* _課題 1_: 顔の肌荒れを扱う本文で、受診のきっかけとして箇条書きにされている症状をすべて挙げてください。
* _課題 2_: 顔の肌荒れを扱う本文から、「多くの女性が下記のような症状を訴えて受診します。」を含む語句で始まり「が半分以上いらっしゃいます。」で終わる部分を書き写し、その中の「歯磨き粉」を「マウスウォッシュ」に差し替えてください。

多くの女性が下記のような症状を訴えて受診します。

・唇や目まわり、顔全体のかゆみ

・唇や目まわりの浮腫性の紅斑(赤く腫れてひと回り大きくなってしまう)

・唇や目まわり、顔全体のカサカサ

・唇のまわりのブツブツ、水泡

脂腺は、乾燥に対し皮脂分泌が亢進して皮膚を守ろうとします。この生体防御反応が、黄色っぽいブツブツ【老人性脂腺増殖症】や白いブツブツ【フォアダイス状態】【白色面皰】の原因です。つまり、年齢や季節を考えて自分の皮膚をよく観察して過剰な乾燥を避けるように心がけます。自分の皮脂分泌状況に応じた洗顔を工夫し、適切な保湿ができればトラブルのない美しい肌を保つことができるのです。こういった肌荒れの多くは、乾燥によるものです。さらにその乾燥は、シャンプー、ボディーシャンプー、歯磨き粉や洗顔料で引き起こされていることがほとんどです。唇に出る痛くて赤いブツブツ(水疱)といえば口唇ヘルペスが一番有名ですが、「唇全体」にパラパラと小さい白いブツブツができる場合、独立脂腺の過剰分泌反応(フォアダイス状態)の可能性があります。

目周囲と唇のかさつきに加えて、瞼が赤く腫れぼったくなったり、唇も辺縁が腫れて一回り大きくなり、かゆみも出てきて、「化粧品かぶれでしょうか?」と受診される方がいらっしゃいます。眼周囲口周囲の淡意赤みと腫れぼったさ、粉っぽい感じのかさつきといった特徴的な顔貌を診ると、特別な検査をせずに洗浄指導をするだけで軽快してくる患者様が冬季乾燥時期にはとても多いのです。冬季乾燥時期に夏季と同じような洗浄方法を続ければ肌荒れが起きるのは当たり前です。年齢を日々重ねていくこと、皮膚防御能力も毎日違うことを皆さんが学習する必要があります。多くの原因が「洗いすぎ」で皮膚バリア機能が損なわれ、それが引き金となって化粧品の刺激感を助長して刺激性のかぶれを発生してしまうのです。当科を受診された患者様には「1週間ダブル洗顔をやめてオイル【メイク落とし】だけで洗ってください」と指導すると、それだけで症状がおさまってしまう方が半分以上いらっしゃいます。

[抽出したページのテキストデータ]
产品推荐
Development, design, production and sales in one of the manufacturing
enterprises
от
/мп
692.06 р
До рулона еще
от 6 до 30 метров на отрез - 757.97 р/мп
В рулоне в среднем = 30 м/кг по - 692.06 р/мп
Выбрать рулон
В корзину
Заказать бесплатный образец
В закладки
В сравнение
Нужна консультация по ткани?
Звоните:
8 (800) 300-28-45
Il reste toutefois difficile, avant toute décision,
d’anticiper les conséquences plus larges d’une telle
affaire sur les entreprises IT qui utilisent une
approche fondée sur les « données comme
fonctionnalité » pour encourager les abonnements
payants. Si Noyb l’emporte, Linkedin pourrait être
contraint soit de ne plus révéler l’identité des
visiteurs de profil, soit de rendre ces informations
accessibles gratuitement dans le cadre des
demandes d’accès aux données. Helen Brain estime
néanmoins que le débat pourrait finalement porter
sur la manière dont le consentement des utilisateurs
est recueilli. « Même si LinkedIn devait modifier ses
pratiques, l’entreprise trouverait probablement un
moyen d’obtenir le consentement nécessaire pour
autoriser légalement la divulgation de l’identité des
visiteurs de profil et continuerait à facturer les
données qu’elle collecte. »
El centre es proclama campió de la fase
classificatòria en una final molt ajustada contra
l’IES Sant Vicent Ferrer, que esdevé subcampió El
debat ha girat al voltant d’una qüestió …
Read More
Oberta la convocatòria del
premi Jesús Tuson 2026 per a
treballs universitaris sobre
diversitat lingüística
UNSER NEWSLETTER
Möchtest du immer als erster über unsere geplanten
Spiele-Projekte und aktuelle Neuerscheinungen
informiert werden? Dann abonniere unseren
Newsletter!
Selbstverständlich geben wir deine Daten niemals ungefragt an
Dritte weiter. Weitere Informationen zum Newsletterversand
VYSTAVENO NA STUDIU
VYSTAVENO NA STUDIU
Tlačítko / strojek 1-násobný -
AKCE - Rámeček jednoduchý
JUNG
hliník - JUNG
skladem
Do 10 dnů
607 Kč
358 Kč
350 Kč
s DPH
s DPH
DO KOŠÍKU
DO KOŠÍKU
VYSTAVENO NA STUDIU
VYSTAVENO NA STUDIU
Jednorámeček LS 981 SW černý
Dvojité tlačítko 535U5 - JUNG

* _解答 1_:
・唇や目まわり、顔全体のかゆみ
・唇や目まわりの浮腫性の紅斑(赤く腫れてひと回り大きくなってしまう)
・唇や目まわり、顔全体のカサカサ
・唇のまわりのブツブツ、水泡

* _解答 2_:
多くの女性が下記のような症状を訴えて受診します。

・唇や目まわり、顔全体のかゆみ

・唇や目まわりの浮腫性の紅斑(赤く腫れてひと回り大きくなってしまう)

・唇や目まわり、顔全体のカサカサ

・唇のまわりのブツブツ、水泡

脂腺は、乾燥に対し皮脂分泌が亢進して皮膚を守ろうとします。この生体防御反応が、黄色っぽいブツブツ【老人性脂腺増殖症】や白いブツブツ【フォアダイス状態】【白色面皰】の原因です。つまり、年齢や季節を考えて自分の皮膚をよく観察して過剰な乾燥を避けるように心がけます。自分の皮脂分泌状況に応じた洗顔を工夫し、適切な保湿ができればトラブルのない美しい肌を保つことができるのです。こういった肌荒れの多くは、乾燥によるものです。さらにその乾燥は、シャンプー、ボディーシャンプー、マウスウォッシュや洗顔料で引き起こされていることがほとんどです。唇に出る痛くて赤いブツブツ(水疱)といえば口唇ヘルペスが一番有名ですが、「唇全体」にパラパラと小さい白いブツブツができる場合、独立脂腺の過剰分泌反応(フォアダイス状態)の可能性があります。

目周囲と唇のかさつきに加えて、瞼が赤く腫れぼったくなったり、唇も辺縁が腫れて一回り大きくなり、かゆみも出てきて、「化粧品かぶれでしょうか?」と受診される方がいらっしゃいます。眼周囲口周囲の淡意赤みと腫れぼったさ、粉っぽい感じのかさつきといった特徴的な顔貌を診ると、特別な検査をせずに洗浄指導をするだけで軽快してくる患者様が冬季乾燥時期にはとても多いのです。冬季乾燥時期に夏季と同じような洗浄方法を続ければ肌荒れが起きるのは当たり前です。年齢を日々重ねていくこと、皮膚防御能力も毎日違うことを皆さんが学習する必要があります。多くの原因が「洗いすぎ」で皮膚バリア機能が損なわれ、それが引き金となって化粧品の刺激感を助長して刺激性のかぶれを発生してしまうのです。当科を受診された患者様には「1週間ダブル洗顔をやめてオイル【メイク落とし】だけで洗ってください」と指導すると、それだけで症状がおさまってしまう方が半分以上いらっしゃいます。